• Instructions for the task: Can you output every line of the entries below as a Markdown table, with the row number in a column titled "Row" and the line itself in a column titled "Entry line", leaving out any blank lines?

• Listed records:
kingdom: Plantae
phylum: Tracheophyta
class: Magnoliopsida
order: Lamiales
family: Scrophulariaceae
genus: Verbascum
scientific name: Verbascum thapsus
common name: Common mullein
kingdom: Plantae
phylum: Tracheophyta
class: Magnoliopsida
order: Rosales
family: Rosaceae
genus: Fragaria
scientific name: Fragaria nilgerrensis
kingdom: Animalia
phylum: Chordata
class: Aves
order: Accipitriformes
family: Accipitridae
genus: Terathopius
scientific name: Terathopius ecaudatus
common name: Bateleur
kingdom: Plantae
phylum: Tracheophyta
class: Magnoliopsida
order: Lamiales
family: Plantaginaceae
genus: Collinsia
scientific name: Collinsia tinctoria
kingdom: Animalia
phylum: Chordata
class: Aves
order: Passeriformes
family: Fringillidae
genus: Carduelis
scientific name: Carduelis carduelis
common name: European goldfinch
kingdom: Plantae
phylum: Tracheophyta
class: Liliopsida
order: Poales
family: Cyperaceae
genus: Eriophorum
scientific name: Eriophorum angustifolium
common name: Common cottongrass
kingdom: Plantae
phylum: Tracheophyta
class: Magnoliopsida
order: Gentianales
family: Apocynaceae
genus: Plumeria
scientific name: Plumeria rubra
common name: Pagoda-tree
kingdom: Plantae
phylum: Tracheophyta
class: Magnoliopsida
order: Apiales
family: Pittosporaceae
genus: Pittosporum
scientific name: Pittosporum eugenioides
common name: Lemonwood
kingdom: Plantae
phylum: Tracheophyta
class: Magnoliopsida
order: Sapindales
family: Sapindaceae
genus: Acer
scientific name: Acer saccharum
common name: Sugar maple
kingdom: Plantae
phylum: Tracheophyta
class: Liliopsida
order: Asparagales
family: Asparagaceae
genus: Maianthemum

• Answer in full:
| Row | Entry line |
|---|---|
| 1 | kingdom: Plantae |
| 2 | phylum: Tracheophyta |
| 3 | class: Magnoliopsida |
| 4 | order: Lamiales |
| 5 | family: Scrophulariaceae |
| 6 | genus: Verbascum |
| 7 | scientific name: Verbascum thapsus |
| 8 | common name: Common mullein |
| 9 | kingdom: Plantae |
| 10 | phylum: Tracheophyta |
| 11 | class: Magnoliopsida |
| 12 | order: Rosales |
| 13 | family: Rosaceae |
| 14 | genus: Fragaria |
| 15 | scientific name: Fragaria nilgerrensis |
| 16 | kingdom: Animalia |
| 17 | phylum: Chordata |
| 18 | class: Aves |
| 19 | order: Accipitriformes |
| 20 | family: Accipitridae |
| 21 | genus: Terathopius |
| 22 | scientific name: Terathopius ecaudatus |
| 23 | common name: Bateleur |
| 24 | kingdom: Plantae |
| 25 | phylum: Tracheophyta |
| 26 | class: Magnoliopsida |
| 27 | order: Lamiales |
| 28 | family: Plantaginaceae |
| 29 | genus: Collinsia |
| 30 | scientific name: Collinsia tinctoria |
| 31 | kingdom: Animalia |
| 32 | phylum: Chordata |
| 33 | class: Aves |
| 34 | order: Passeriformes |
| 35 | family: Fringillidae |
| 36 | genus: Carduelis |
| 37 | scientific name: Carduelis carduelis |
| 38 | common name: European goldfinch |
| 39 | kingdom: Plantae |
| 40 | phylum: Tracheophyta |
| 41 | class: Liliopsida |
| 42 | order: Poales |
| 43 | family: Cyperaceae |
| 44 | genus: Eriophorum |
| 45 | scientific name: Eriophorum angustifolium |
| 46 | common name: Common cottongrass |
| 47 | kingdom: Plantae |
| 48 | phylum: Tracheophyta |
| 49 | class: Magnoliopsida |
| 50 | order: Gentianales |
| 51 | family: Apocynaceae |
| 52 | genus: Plumeria |
| 53 | scientific name: Plumeria rubra |
| 54 | common name: Pagoda-tree |
| 55 | kingdom: Plantae |
| 56 | phylum: Tracheophyta |
| 57 | class: Magnoliopsida |
| 58 | order: Apiales |
| 59 | family: Pittosporaceae |
| 60 | genus: Pittosporum |
| 61 | scientific name: Pittosporum eugenioides |
| 62 | common name: Lemonwood |
| 63 | kingdom: Plantae |
| 64 | phylum: Tracheophyta |
| 65 | class: Magnoliopsida |
| 66 | order: Sapindales |
| 67 | family: Sapindaceae |
| 68 | genus: Acer |
| 69 | scientific name: Acer saccharum |
| 70 | common name: Sugar maple |
| 71 | kingdom: Plantae |
| 72 | phylum: Tracheophyta |
| 73 | class: Liliopsida |
| 74 | order: Asparagales |
| 75 | family: Asparagaceae |
| 76 | genus: Maianthemum |